JOB ▸ Write out the records below word for word, please.
==================================================
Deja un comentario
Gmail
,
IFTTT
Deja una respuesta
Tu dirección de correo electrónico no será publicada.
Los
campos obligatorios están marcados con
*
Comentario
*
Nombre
==================================================
RESPONSE ▸
Deja un comentario
Gmail
,
IFTTT
Deja una respuesta
Tu dirección de correo electrónico no será publicada.
Los
campos obligatorios están marcados con
*
Comentario
*
Nombre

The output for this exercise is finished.